There are signs that this status quo is about to undergo a big change. One announcement at re:Invent is that the AWS Glue service, the key building block for integrations and ETL in the Amazon ecosystem, is launching its 4.0 version. This version adds support for additional engines and data formats, proving the importance of transforming and enriching data. In parallel, Amazon also announced two new capabilities at re:Invent that will shift the company direction towards a zero ETL future:
- Amazon Aurora and Amazon Redshift now integrate to make it possible to analyze data in close to real time, and
- Apache Spark and Amazon Redshift can now integrate, giving Apache Spark access to a range of AWS machine learning and analytic services.
These announcements might at first be seen as conflicting but in fact they rather complement each other well. The new zero ETL capabilities in Amazon RedShift, the built-in AWS data warehouse solution, will significantly decrease the need for customers to perform data transformations between different AWS data storage services.
The data movement tasks that can now take place between Amazon Redshift and Aurora or Apache Spark can now happen under the hood, enabling customers to focus on analyzing the data without having to duplicate datasets, while still enabling enrichment and transformations with AWS Glue as much as needed.
AWS re:Invent 2022 Summary
As usual, the AWS re:Invent conference positively highlighted innovation and will shape the direction of cloud technologies for the upcoming months. The announcements feel evolutionary rather than revolutionary and that is a good sign of the level of maturity and adoption cloud has today.
The overall direction of AWS in the data area seems clear: there is a strong focus on databases, analytics, and data science managed services, with an increased shift towards serverless options in their built-in service portfolio. These and deep integrations with partner product offerings will enable customers to collaborate and potentially monetize their data.
- How much does it cost to go to AWS re:Invent?
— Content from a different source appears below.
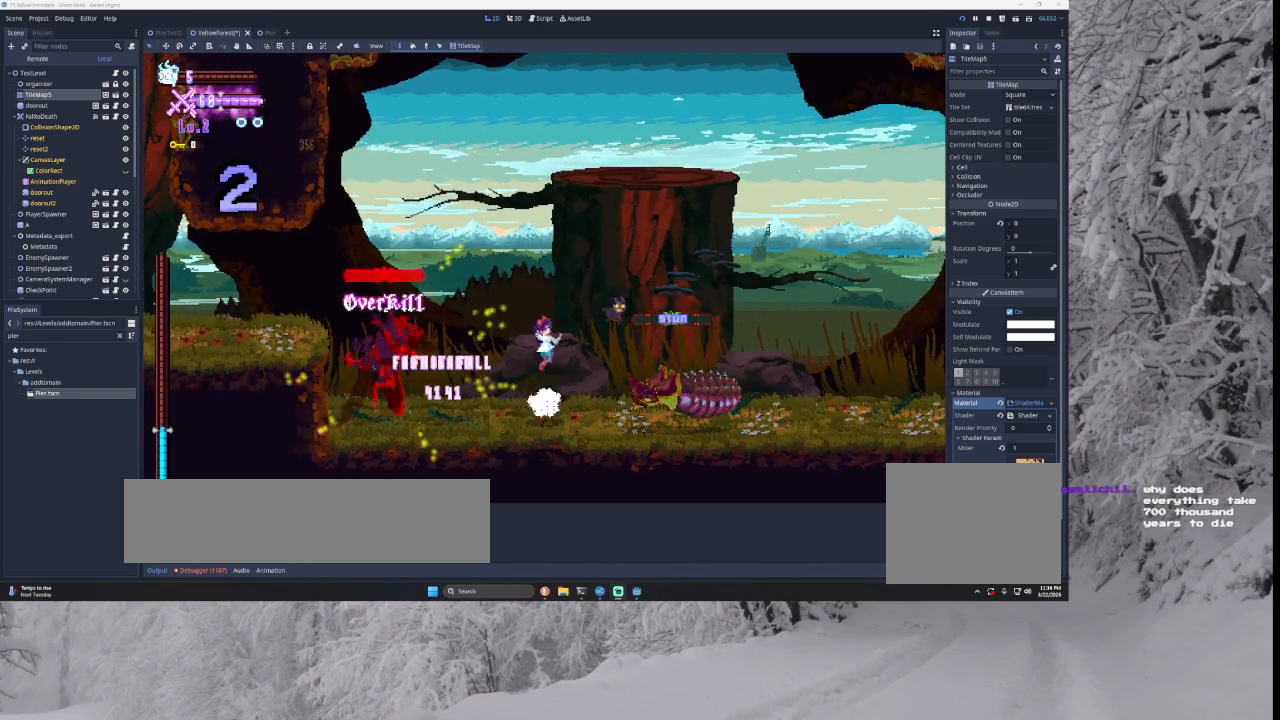
{"buttons": [], "left_stick": "right", "right_stick": "center", "events": [[133, "TRIANGLE", "up"], [267, "TRIANGLE", "down"], [433, "TRIANGLE", "up"]]}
The premiere conference around AWS is a must if you’re serious about cloud technology, but the conference has a considerable price tag: this year’s event cost $1,799 if you were looking for the full pass, giving you access to all the events on show at the conference. Of course, attendees also have to figure in travel, food, and accommodations into the total cost for the event.
- How many people attend re:Invent?
As the highest profile AWS event of every year, re:Invent sees huge numbers of attendees. In 2021, the total number of conference-goers was over 60,000.
- Where does AWS re:Invent take place?
Every year AWS re:Invent is held in Las Vegas, Nevada. It spans several hotel locations, as the sprawling event takes over the city. Attendees should be prepared to move around quite regularly between locations.